Singolare
saggio storico-politico, redatto e pubblicato nel corso degli eventi, il 1944, “l’anno
più tragico della nostra storia”. Singolare perché lucido allora malgrado l’occupazione,
la divisione dell’Italia, e la guerra civile – che si sarebbe prolungata con l’estromissione
del Pci dal governo. E oggi, alla seconda riedizione in questi anni tragici di “Seconda
Repubblica”, più vero, storicamente, politicamente, che mai.
Oggi vent’anni
di crisi, economica e politica, come allora vent’anni di fascismo, sembrano aver
cancellato “la solidarietà e il patriottismo”. E forse li hanno cancellati per
davvero. Mortificati, in una con la perdita del “senso della responsabilità
individuale” – basta vedere la tv, un qualsiasi talk-show tra politici-banditi,
benché leggiadri.
La crisi è
tutta ascrivibile alle classi dirigenti. Politiche anzitutto, e istituzionali -
l’apparato burocratico, quello giudiziario, quello repressivo. Per
opportunismo, cinismo, incapacità. Di articolare un disegno e realizzarlo.

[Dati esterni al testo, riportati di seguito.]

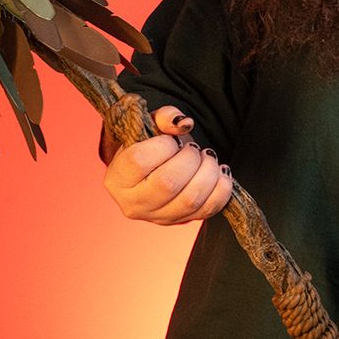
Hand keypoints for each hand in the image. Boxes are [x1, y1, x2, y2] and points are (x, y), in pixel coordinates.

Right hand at [104, 105, 233, 224]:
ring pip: (190, 200)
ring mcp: (158, 218)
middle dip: (189, 159)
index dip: (162, 146)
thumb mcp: (149, 125)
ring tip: (207, 158)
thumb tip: (184, 123)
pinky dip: (221, 189)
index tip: (172, 140)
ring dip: (208, 172)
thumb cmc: (149, 145)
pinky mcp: (181, 222)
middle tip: (193, 148)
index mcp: (117, 179)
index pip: (139, 161)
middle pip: (168, 183)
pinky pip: (208, 210)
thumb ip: (164, 117)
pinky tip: (219, 172)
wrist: (155, 170)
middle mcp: (133, 204)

Partendo dal basso: una classe dirigente “a cui non è mai importato che l’Italia
avesse un popolo più o meno civile, più o meno costituito in nazione”.
La divisione
fra le due Italie, “latente fin dalle origini dell’assetto nazionale”, si è venuta
acuendo con l’unità. “I risultati della politica italiana in settant’anni di
vita nazionale sono, nel 1944, pervenuti a questo: che non solamente l’Italia è
cancellata dal novero delle grandi e libere nazioni, presumibilmente per molti
anni, ma sta rischiando la sua stessa unità nazionale”. Alvaro ha anche una
chiave tuttora accettabile per il ritardo del Sud: lo scollamento masse-élites,
popolo-Stato, si traduce in un parassitismo rassegnato, che infetta il Sud e la
stessa Italia. Con una nota di Mario Isnenghi.